A user of our cluster is trying to carry out NU refinement and experiencing job failure that appears to be due to memory issues.
We are looking at a reasonably big particle where a box size of 864 allows us to see important additional features. We can run NU refinement successfully at a box size of 810, but any larger seems to run into job failure.
I am hoping to get some advice on the likely cause of job failure and if there is any way of predicting how much memory (either system RAM or VRAM) is likely to be needed for NU refinement.
Our cluster nodes have 250 Gb system RAM and 48Gb VRAM (A6000) available, and my reading of this forum has led me to think that they should be able to handle a larger box size than 810px. We are not using CTF refinement during NU refinement jobs and are running in low-memory mode since we have experienced memory related job failures.
Are there any characteristics of samples or systems that can lead to higher than usual memory requirements?
@EdLowe Please can you post the exact error message at the job’s failure?
Also, can one assume that a the failed job had exclusive and complete use of the node’s system and GPU RAM. Some cluster workload managers limit jobs to a subset of the node’s resources. Such constraints and potential node sharing would not be a problem per se, but relevant to the examination of the failure’s cause.
Thanks very much for your reply. The job should have full and exclusive access to the node’s RAM in this case as far as I know. The job is being allocated 240 Gb system RAM by slurm and under these conditions the node will not accept any other jobs. I am not aware of the job’s access to VRAM being constrained in any way - if slurm or cryoSPARC configuration are doing so I am not aware of it.

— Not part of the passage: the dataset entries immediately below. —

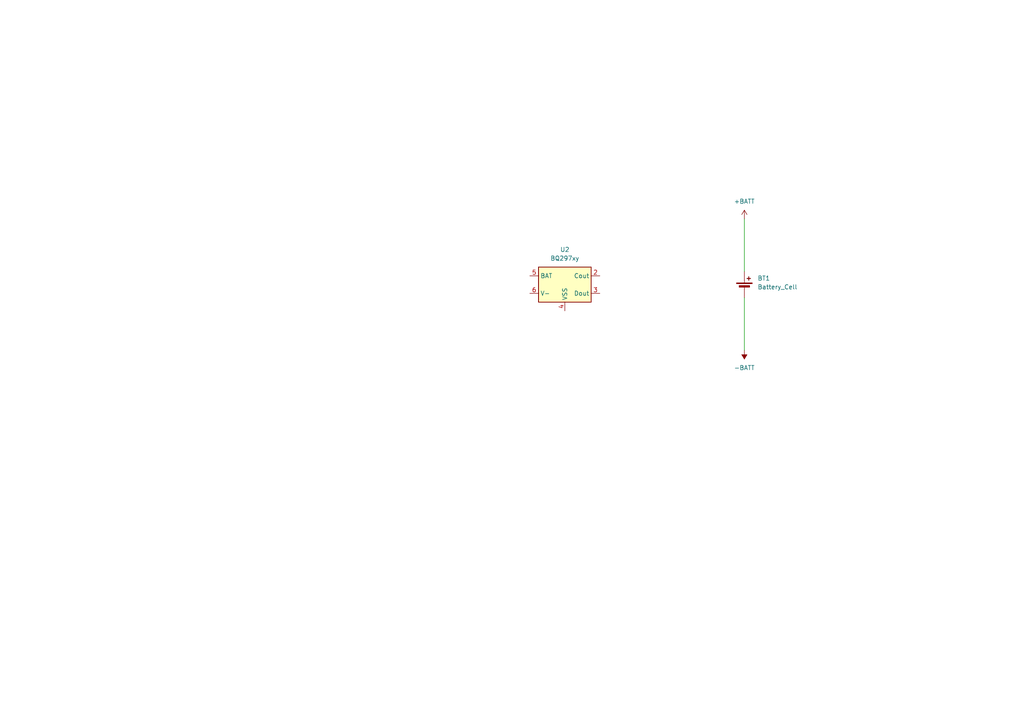
<source format=kicad_sch>
(kicad_sch (version 20230121) (generator eeschema)

  (uuid 458a27aa-e7af-4fcf-b126-b03c33d044b7)

  (paper "A4")

  


  (wire (pts (xy 215.9 63.5) (xy 215.9 78.74))
    (stroke (width 0) (type default))
    (uuid 151bc40e-c5a9-4f75-b75d-81c594846e29)
  )
  (wire (pts (xy 215.9 86.36) (xy 215.9 101.6))
    (stroke (width 0) (type default))
    (uuid 61be3ec6-b8dd-48c1-9ecd-8c02e1a600af)
  )

  (symbol (lib_id "Device:Battery_Cell") (at 215.9 83.82 0) (unit 1)
    (in_bom yes) (on_board yes) (dnp no) (fields_autoplaced)
    (uuid 3f979c1c-8d11-4066-9458-748de9d59512)
    (property "Reference" "BT1" (at 219.71 80.7085 0)
      (effects (font (size 1.27 1.27)) (justify left))
    )
    (property "Value" "Battery_Cell" (at 219.71 83.2485 0)
      (effects (font (size 1.27 1.27)) (justify left))
    )
    (property "Footprint" "" (at 215.9 82.296 90)
      (effects (font (size 1.27 1.27)) hide)
    )
    (property "Datasheet" "~" (at 215.9 82.296 90)
      (effects (font (size 1.27 1.27)) hide)
    )
    (pin "1" (uuid 423efa84-69a9-4c8e-aef3-4bf8419b7d4e))
    (pin "2" (uuid 3609639d-e16c-4711-8883-eaab5a93682d))
    (instances
      (project "Cobalt-Cowboy"
        (path "/60a68eb1-aa0f-414e-b03b-965ad6b52dab/f41c6f3a-9e23-419e-9eda-91d37d832739"
          (reference "BT1") (unit 1)
        )
      )
    )
  )

  (symbol (lib_id "Battery_Management:BQ297xy") (at 163.83 82.55 0) (unit 1)
    (in_bom yes) (on_board yes) (dnp no) (fields_autoplaced)
    (uuid 8902f744-67e5-411e-91a7-c278a52b5479)
    (property "Reference" "U2" (at 163.83 72.39 0)
      (effects (font (size 1.27 1.27)))
    )
    (property "Value" "BQ297xy" (at 163.83 74.93 0)
      (effects (font (size 1.27 1.27)))
    )
    (property "Footprint" "Package_SON:WSON-6_1.5x1.5mm_P0.5mm" (at 163.83 73.66 0)
      (effects (font (size 1.27 1.27)) hide)
    )
    (property "Datasheet" "http://www.ti.com/lit/ds/symlink/bq2970.pdf" (at 157.48 77.47 0)
      (effects (font (size 1.27 1.27)) hide)
    )
    (pin "1" (uuid 5113f966-fa42-42e6-ae93-7d2f5f73cfff))
    (pin "2" (uuid 81afdc6b-f8ad-49d8-bb33-669c95d7d1f7))
    (pin "3" (uuid 58f7032f-3f89-4d8d-8318-376465c9021d))
    (pin "4" (uuid dee0add2-52dd-4a01-a2e6-88307dda75ca))
    (pin "5" (uuid 8f474d6e-f834-40ef-bee6-a07cf46de80e))
    (pin "6" (uuid 1950ea89-5f83-4cd5-9d34-1349dc7f6432))
    (instances
      (project "Cobalt-Cowboy"
        (path "/60a68eb1-aa0f-414e-b03b-965ad6b52dab/f41c6f3a-9e23-419e-9eda-91d37d832739"
          (reference "U2") (unit 1)
        )
      )
    )
  )

  (symbol (lib_id "power:-BATT") (at 215.9 101.6 180) (unit 1)
    (in_bom yes) (on_board yes) (dnp no) (fields_autoplaced)
    (uuid 9bf2d554-ff98-4e72-b778-e3d92dff5515)
    (property "Reference" "#PWR039" (at 215.9 97.79 0)
      (effects (font (size 1.27 1.27)) hide)
    )
    (property "Value" "-BATT" (at 215.9 106.68 0)
      (effects (font (size 1.27 1.27)))
    )
    (property "Footprint" "" (at 215.9 101.6 0)
      (effects (font (size 1.27 1.27)) hide)
    )
    (property "Datasheet" "" (at 215.9 101.6 0)
      (effects (font (size 1.27 1.27)) hide)
    )
    (pin "1" (uuid e85b1203-0df5-490c-82cc-97298d4d23cd))
    (instances
      (project "Cobalt-Cowboy"
        (path "/60a68eb1-aa0f-414e-b03b-965ad6b52dab/f41c6f3a-9e23-419e-9eda-91d37d832739"
          (reference "#PWR039") (unit 1)
        )
      )
    )
  )

  (symbol (lib_id "power:+BATT") (at 215.9 63.5 0) (unit 1)
    (in_bom yes) (on_board yes) (dnp no) (fields_autoplaced)
    (uuid b23bf9d4-0440-43f2-b834-2c327922958c)
    (property "Reference" "#PWR040" (at 215.9 67.31 0)
      (effects (font (size 1.27 1.27)) hide)
    )
    (property "Value" "+BATT" (at 215.9 58.42 0)
      (effects (font (size 1.27 1.27)))
    )
    (property "Footprint" "" (at 215.9 63.5 0)
      (effects (font (size 1.27 1.27)) hide)
    )
    (property "Datasheet" "" (at 215.9 63.5 0)
      (effects (font (size 1.27 1.27)) hide)
    )
    (pin "1" (uuid b0610b3f-ec42-4b19-92a6-c8174d9adcb6))
    (instances
      (project "Cobalt-Cowboy"
        (path "/60a68eb1-aa0f-414e-b03b-965ad6b52dab/f41c6f3a-9e23-419e-9eda-91d37d832739"
          (reference "#PWR040") (unit 1)
        )
      )
    )
  )
)

</source>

The slurm.err file contains this line only:
slurmstepd-linux1006: error: Detected 1 oom-kill event(s) in step 7500202.batch cgroup. Some of your processes may have been killed by the
cgroup out-of-memory handler.
The largest amount of RAM I can see reported as used in the event log is 194.26 Gb. Large, but quite a long way short of the system RAM available.
These are the lines in job .log following the last succesful cycle of refinement (with many hearbeat lines removed)
:1: RuntimeWarning: invalid value encountered in true_divide
:1: DeprecationWarning: np.bool is a deprecated alias for the builtin bool. To silence this warning, use bool by itself. Doing this will not modify any behavior and is safe. If you specifically wanted the numpy scalar type, use np.bool_ here.
Deprecated in NumPy 1.20; for more details and guidance: NumPy 1.20.0 Release Notes — NumPy v2.5.dev0 Manual
:1: DeprecationWarning: np.bool is a deprecated alias for the builtin bool. To silence this warning, use bool by itself. Doing this will not modify any behavior and is safe. If you specifically wanted the numpy scalar type, use np.bool_ here.
Deprecated in NumPy 1.20; for more details and guidance: NumPy 1.20.0 Release Notes — NumPy v2.5.dev0 Manual
/mnt/beegfs/software/structural_biology/release/cryosparc/seiradake/cryosparc/cryosparc_worker/cryosparc_compute/sigproc.py:660: FutureWarning: rcond parameter will change to the default of machine precision times max(M, N) where M and N are the input matrix dimensions.
To use the future default and silence this warning we advise to pass rcond=None, to keep using the old, explicitly pass rcond=-1.
x = n.linalg.lstsq(w.reshape((-1,1))A, wb)[0]
/mnt/beegfs/software/structural_biology/release/cryosparc/seiradake/cryosparc/cryosparc_worker/cryosparc_compute/plotutil.py:571: RuntimeWarning: divide by zero encountered in log
logabs = n.log(n.abs(fM))
/mnt/beegfs/software/structural_biology/release/cryosparc/seiradake/cryosparc/cryosparc_worker/cryosparc_compute/plotutil.py:44: RuntimeWarning: invalid value encountered in sqrt
cradwn = n.sqrt(cradwn)
:1: UserWarning: Cannot manually free CUDA array; will be freed when garbage collected
:1: RuntimeWarning: invalid value encountered in true_divide
Quick comment; some distros have the OOM daemon set extremely aggressively (i.e. it’ll kill the process long before you consume all system RAM). Ubuntu had problems with this initially in beta testing of 24.04 if I remember correctly. Server distros tend to prioritise not having the system hard lock (which can happen on OOM)
Also some memory spikes are faster than user-accessible polling reads by default (or CryoSPARC reports). If a 1050 pixel box can consume 440GB+ in NU refine, it wouldn’t surprise me if 850+ is maxing out a system with 250GB. A quick test (not recommended for long-term deployment) would be create an 250GB swapfile on an NVMe SSD for that node, see if it breaks 250GB. Then you know you need an upgrade.
Thanks, this is helpful. In this specific case we were not resolution limited and were able to get around the problem by Fourier cropping to 810 px, but it is likely that either larger systems or similar systems at higher resolution are in our future, so we will need to look at expanding the RAM on at least a few nodes.